The idea of a national day-care program has been kicked around for years. Advocates say a nationally subsidized child-care program would help working parents make ends meet and ensure that kids are in a high-quality learning environment.

But detractors say the idea is too expensive and unworkable.

“I'm not surprised the NDP is deliberately being vague about the final cost of this type of program,” Adam Taylor, acting director of the Canadian Taxpayers Federation, said from Ottawa.

“It's not affordable; otherwise it would have been done by Liberal governments who promised it years ago.”

The federation estimates a national program similar to Quebec's much-heralded plan, under which parents pay a set fee of $7 a day and the province chips in $1.6-billion a year, would cost Ottawa and the provinces as much as $40-billion….

The Conservatives replaced that program with funding and tax breaks for businesses and community groups aimed at creating 125,000 spaces, although critics say not many were created. The Tories also introduced $100-a-month cheques for parents of kids under six, which Mr. Layton says he would maintain.
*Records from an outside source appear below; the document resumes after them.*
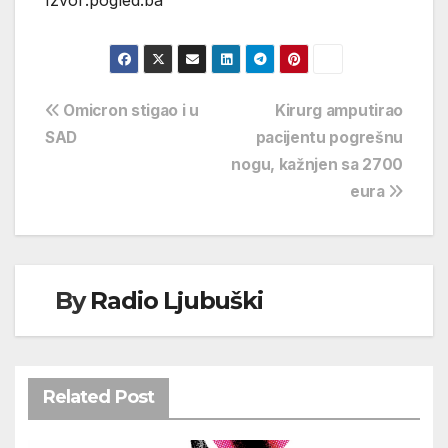
Navigacija
Omicron stigao i u
Kirurg amputirao
SAD
pacijentu pogrešnu
objava
nogu, kažnjen sa 2700
eura
By
Radio Ljubuški
Related Post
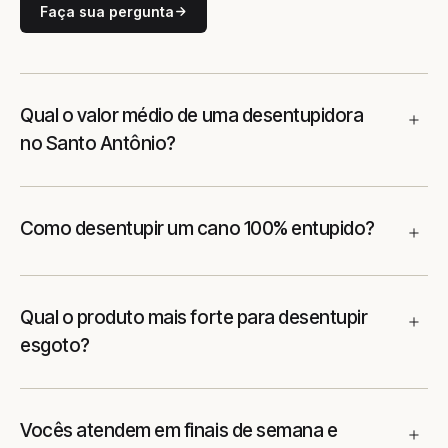
Faça sua pergunta
Qual o valor médio de uma desentupidora
no Santo Antônio?
Como desentupir um cano 100% entupido?
Qual o produto mais forte para desentupir
esgoto?
Vocês atendem em finais de semana e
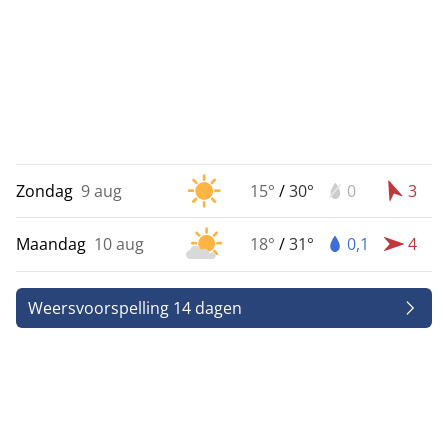
Zondag
9 aug
15°
/
30°
0
3
Maandag
10 aug
18°
/
31°
0,1
4
Weersvoorspelling 14 dagen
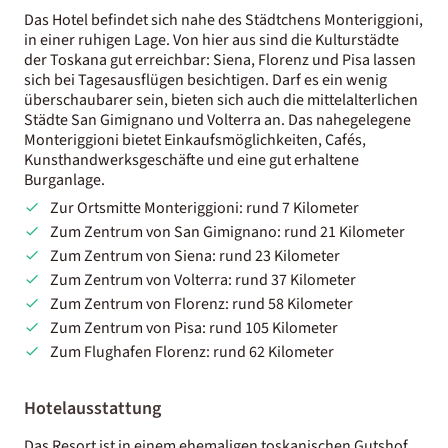
Das Hotel befindet sich nahe des Städtchens Monteriggioni,
in einer ruhigen Lage. Von hier aus sind die Kulturstädte
der Toskana gut erreichbar: Siena, Florenz und Pisa lassen
sich bei Tagesausflügen besichtigen. Darf es ein wenig
überschaubarer sein, bieten sich auch die mittelalterlichen
Städte San Gimignano und Volterra an. Das nahegelegene
Monteriggioni bietet Einkaufsmöglichkeiten, Cafés,
Kunsthandwerksgeschäfte und eine gut erhaltene
Burganlage.
Zur Ortsmitte Monteriggioni: rund 7 Kilometer
Zum Zentrum von San Gimignano: rund 21 Kilometer
Zum Zentrum von Siena: rund 23 Kilometer
Zum Zentrum von Volterra: rund 37 Kilometer
Zum Zentrum von Florenz: rund 58 Kilometer
Zum Zentrum von Pisa: rund 105 Kilometer
Zum Flughafen Florenz: rund 62 Kilometer
Hotelausstattung
Das Resort ist in einem ehemaligen toskanischen Gutshof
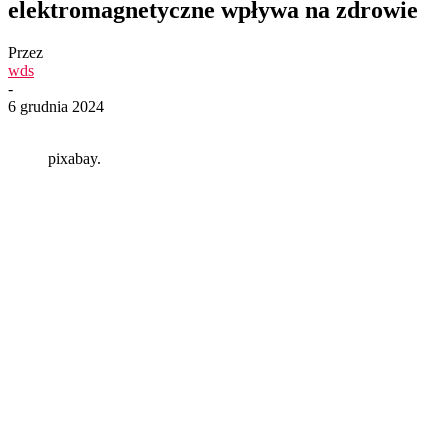
elektromagnetyczne wpływa na zdrowie
Przez
wds
-
6 grudnia 2024
pixabay.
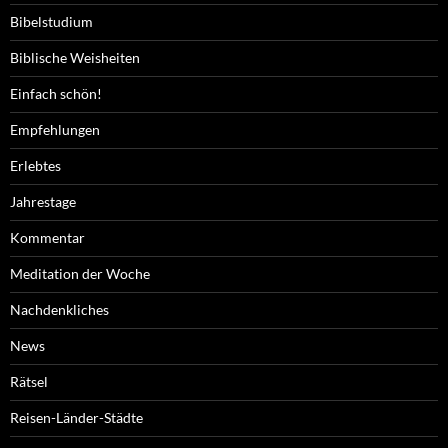
Bibelstudium
Biblische Weisheiten
Einfach schön!
Empfehlungen
Erlebtes
Jahrestage
Kommentar
Meditation der Woche
Nachdenkliches
News
Rätsel
Reisen-Länder-Städte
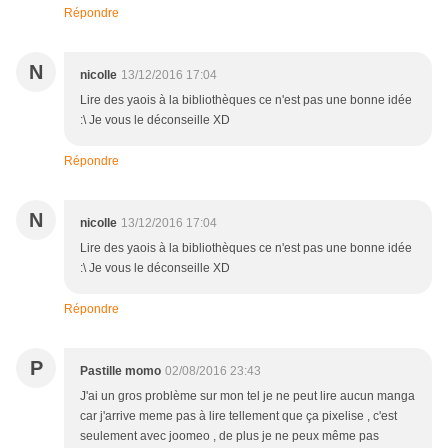
Répondre
N
nicolle
13/12/2016 17:04
Lire des yaois à la bibliothèques ce n'est pas une bonne idée
:\ Je vous le déconseille XD
Répondre
N
nicolle
13/12/2016 17:04
Lire des yaois à la bibliothèques ce n'est pas une bonne idée
:\ Je vous le déconseille XD
Répondre
P
Pastille momo
02/08/2016 23:43
J'ai un gros problème sur mon tel je ne peut lire aucun manga
car j'arrive meme pas à lire tellement que ça pixelise , c'est
seulement avec joomeo , de plus je ne peux même pas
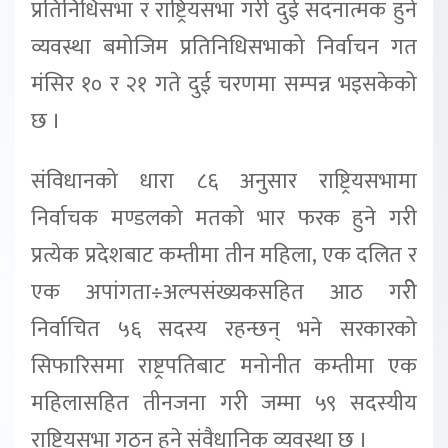
प्रतिनिधिसभा र राष्ट्रियसभा गरी दुई सदनात्मक हुने
व्यवस्था बमोजिम प्रतिनिधिसभाको निर्वाचन गत
मंसिर १० र २१ गते दुई चरणमा सम्पन्न भइसकेको
छ ।
संविधानको धारा ८६ अनुसार राष्ट्रियसभामा
निर्वाचक मण्डलको मतको भार फरक हुने गरी
प्रत्येक प्रदेशबाट कम्तीमा तीन महिला, एक दलित र
एक अपांगता÷अल्पसंख्यकसहित आठ गरीे
निर्वाचित ५६ सदस्य रहन्छन् भने सरकारको
सिफारिसमा राष्ट्रपतिबाट मनोनीत कम्तीमा एक
महिलासहित तीनजना गरी जम्मा ५९ सदस्यीय
राष्ट्रियसभा गठन हुने संवैधानिक व्यवस्था छ ।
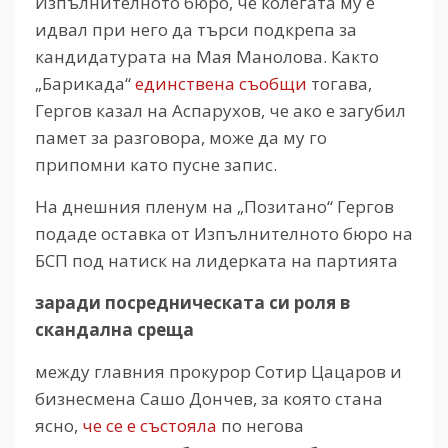
Изпълнителното бюро, че колегата му е
идвал при него да търси подкрепа за
кандидатурата на Мая Манолова. Както
„Барикада“
единствена съобщи
тогава,
Гергов казал на Аспарухов, че ако е загубил
памет за разговора, може да му го
припомни като пусне запис.
На днешния пленум на „Позитано“ Гергов
подаде оставка от Изпълнителното бюро на
БСП под натиск на лидерката на партията
заради посредническата си роля в
скандална среща
между главния прокурор Сотир Цацаров и
бизнесмена Сашо Дончев, за която стана
ясно,
че се е състояла
по негова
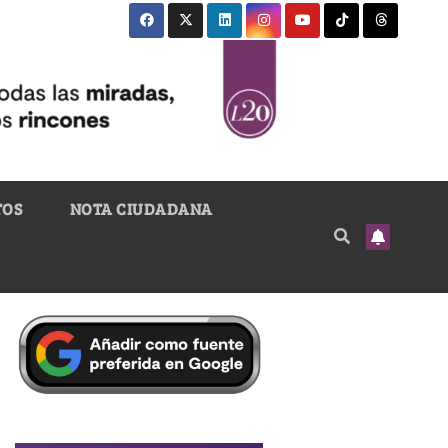
TOS
NOTA CIUDADANA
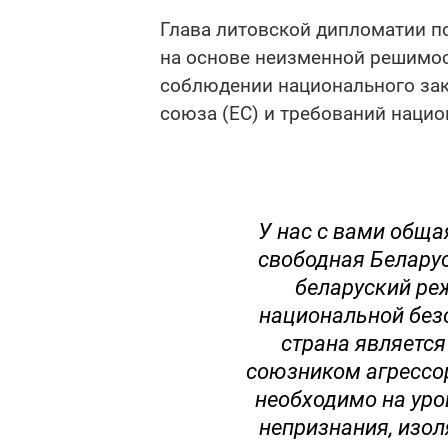
Глава литовской дипломатии п
на основе неизменной решимос
соблюдении национального зак
союза (ЕС) и требований нацио
У нас с вами обща
свободная Белару
беларуский ре
национальной без
страна являетс
союзником агрессор
необходимо на уро
непризнания, изол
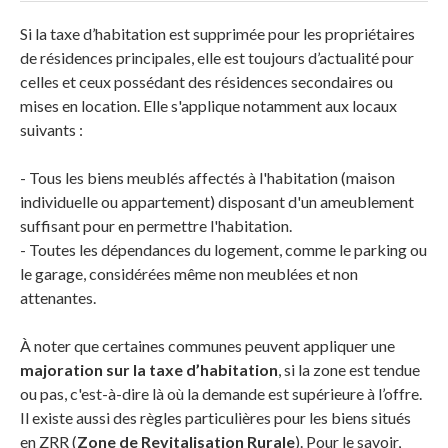
Si la taxe d’habitation est supprimée pour les propriétaires
de résidences principales, elle est toujours d’actualité pour
celles et ceux possédant des résidences secondaires ou
mises en location. Elle s'applique notamment aux locaux
suivants :
- Tous les biens meublés affectés à l'habitation (maison
individuelle ou appartement) disposant d'un ameublement
suffisant pour en permettre l'habitation.
- Toutes les dépendances du logement, comme le parking ou
le garage, considérées même non meublées et non
attenantes.
À noter que certaines communes peuvent appliquer une
majoration sur la taxe d’habitation
, si la zone est tendue
ou pas, c'est-à-dire là où la demande est supérieure à l’offre.
Il existe aussi des règles particulières pour les biens situés
en ZRR (
Zone de Revitalisation Rurale
). Pour le savoir,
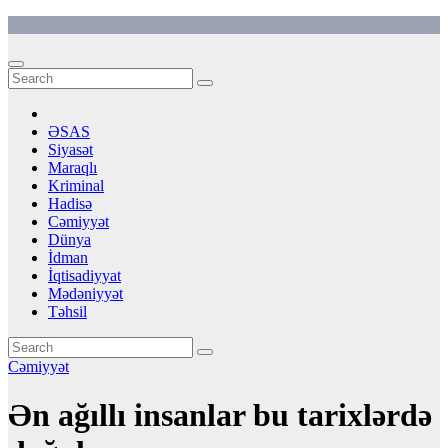
Skip
to
content
ƏSAS
Siyasət
Maraqlı
Kriminal
Hadisə
Cəmiyyət
Dünya
İdman
İqtisadiyyat
Mədəniyyət
Təhsil
Cəmiyyət
Ən ağıllı insanlar bu tarixlərdə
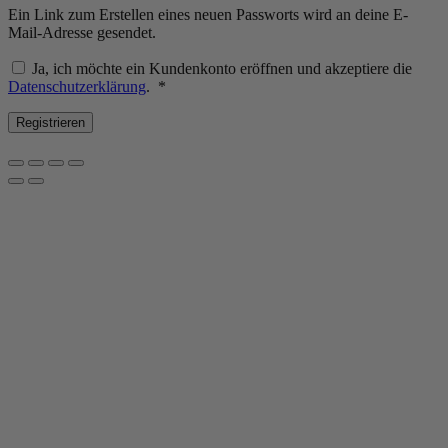
Ein Link zum Erstellen eines neuen Passworts wird an deine E-
Mail-Adresse gesendet.
Ja, ich möchte ein Kundenkonto eröffnen und akzeptiere die
Erforderlich
Datenschutzerklärung
.
*
Registrieren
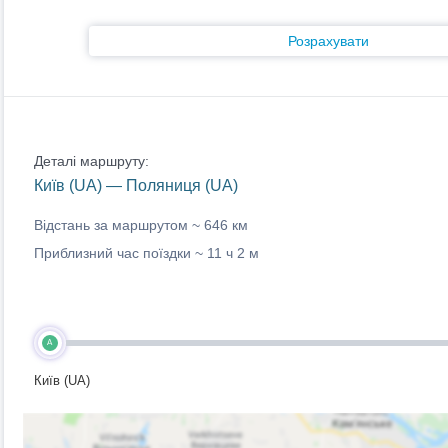
Розрахувати
Деталі маршруту:
Київ (UA) — Поляниця (UA)
Відстань за маршрутом ~
646 км
Приблизний час поїздки ~
11 ч 2 м
A
Київ (UA)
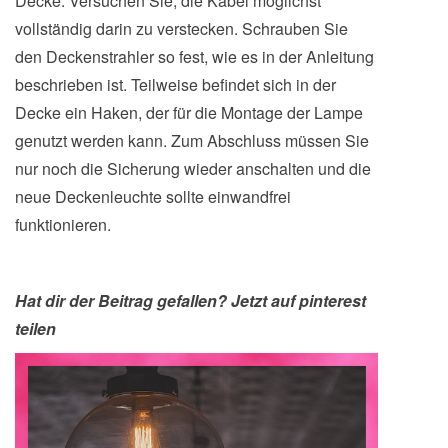
Decke. Versuchen Sie, die Kabel möglichst
vollständig darin zu verstecken. Schrauben Sie
den Deckenstrahler so fest, wie es in der Anleitung
beschrieben ist. Teilweise befindet sich in der
Decke ein Haken, der für die Montage der Lampe
genutzt werden kann. Zum Abschluss müssen Sie
nur noch die Sicherung wieder anschalten und die
neue Deckenleuchte sollte einwandfrei
funktionieren.
Hat dir der Beitrag gefallen? Jetzt auf pinterest
teilen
Mr. Layton argues a national program is achievable. Like many of his campaign promises to date, he says the day-care program would be funded by reversing some of the $50-billion in tax cuts he says the Conservatives have given corporations.

“Canada spends less on early childhood education and car services than 13 other countries, including the United States,” he said. “Canada can't afford not to invest in our children.”